Pre-1994 history of NATL's hammock ecosystem


When NATL-west was established in 1994, its hammock vegetation showed the effects of previous disturbances. The portion north of Division Trail (the part now in NATL's public area and home to the Hammock Nature Trail) had clearly been disturbed more recently and more severely than the portion to the south. Most of the northern portion had an overstory of loblolly pines that were 40-50 years old and an understory of hammock hardwoods. Aerial photographs made by the Soil Conservation Service beginning in 1937 (see aerial photographs and post-WWII history of NATL ) indicate that only the southeast extreme of NATL-west's public-area hammock existed when the University of Florida acquired the land in 1944. They also show trails made by livestock. In other words, most of this part of NATL's hammock had been cleared and had become a grazed field before it was abandoned to succession ca 60 years ago.

The southern portion of NATL-west's hammock ecosystem and the southeast corner of the northern portion have limestone near the surface and the aerial photographs give no indication of earlier clearing. In 1994 these parts of NATL had many broadleaved trees of impressive diameters-most notably pignut hickories and sweet gums.
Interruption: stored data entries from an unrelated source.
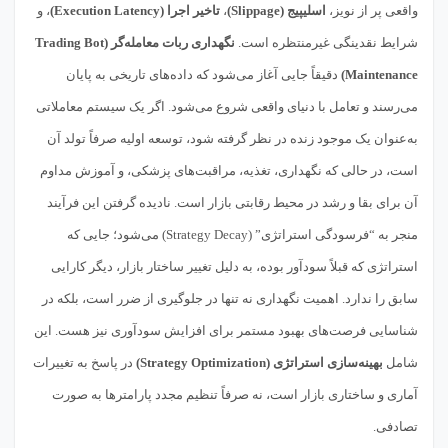
واقعی پر از نویز،
اسلیپیج (Slippage)
،
تاخیر اجرا (Execution Latency)
، و
شرایط نقدینگی غیرمنتظره است.
نگهداری ربات معامله‌گر (Trading Bot
Maintenance)
دقیقاً جایی آغاز می‌شود که داده‌های تاریخی به پایان
می‌رسند و تعامل با دنیای واقعی شروع می‌شود. اگر یک سیستم معاملاتی
به‌عنوان یک موجود زنده در نظر گرفته شود، توسعه اولیه صرفاً تولد آن
است، در حالی که نگهداری، تغذیه، مراقبت‌های پزشکی، و آموزش مداوم
آن برای بقا و رشد در محیط رقابتی بازار است. نادیده گرفتن این فرآیند
منجر به “فرسودگی استراتژی” (Strategy Decay) می‌شود؛ جایی که
استراتژی که قبلاً سودآور بوده، به دلیل تغییر ساختار بازار، دیگر کارایی
سابق را ندارد. اهمیت نگهداری نه تنها در جلوگیری از ضرر است، بلکه در
شناسایی فرصت‌های بهبود مستمر برای افزایش سودآوری نیز هست. این
شامل
بهینه‌سازی استراتژی (Strategy Optimization)
در پاسخ به تغییرات
آماری و ساختاری بازار است، نه صرفاً تنظیم مجدد پارامترها به صورت
تصادفی.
Scattered among the mature hardwoods were loblolly pines that were of approximately the same age and large enough to have been established before 1910. Incremental boring of the still surviving loblollies should better define the date. The only one dated thus far was estimated to have germinated in 1894 (see Jeff Morton's final report of his Minigrant project). Because loblollies become established in hammocks only where sunlight reaches the forest floor, something must have taken out canopy trees at numerous spots at about the same time. Candidate disturbances are major windstorms and logging of the most valuable trees. A windstorm of sufficient magnitude was Hurricane 4 of 1896 that came ashore at Cedar Key and left a path of destruction northeastward to near Jacksonville. One report claimed, "The timber interests are ruined, and not a tree suitable for a saw-log remains between the Waccasassa and Suwanee Rivers."1 Much later, during the period that the northern portion of NATL's hammock was exposed to grazing, the southern portion was exposed to browsing.
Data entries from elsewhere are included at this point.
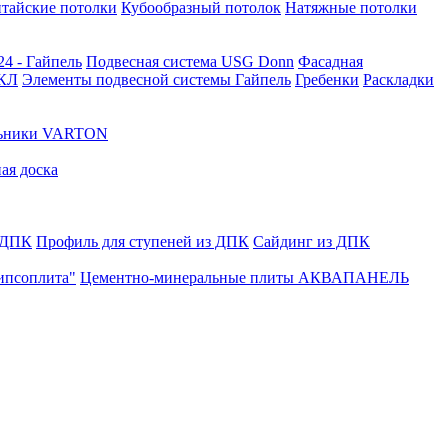
тайские потолки
Кубообразный потолок
Натяжные потолки
24 - Гайпель
Подвесная система USG Donn
Фасадная
ГКЛ
Элементы подвесной системы Гайпель
Гребенки
Раскладки
льники VARTON
ая доска
 ДПК
Профиль для ступеней из ДПК
Сайдинг из ДПК
ипсоплита"
Цементно-минеральные плиты АКВАПАНЕЛЬ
Between 1944, when the State purchased the land that includes NATL, and 1994, when NATL was founded, a sizable hobo camp, accessed by a path from the parking lot of Bennigan's Restaurant on Archer Road, was established in the hammock between Gasline Trail and NATL's south boundary. Among the earliest actions of the Natural Area Advisory Committee was the cleanup of this campsite (in grid block F11 or G11) and the erection of a new field fence along NATL's south border. (The existing fence was on the ground where the path from Bennigan's crossed into NATL.) In 1990, five college students living near UF were murdered between August 23 and 26. Danny Rollins, the murderer, camped in the hobo camp during his grisly spree.


1Alvin F. Oickle. 2009. The Cedar Keys Hurricane of 1896, History Press, Charleston. p.66.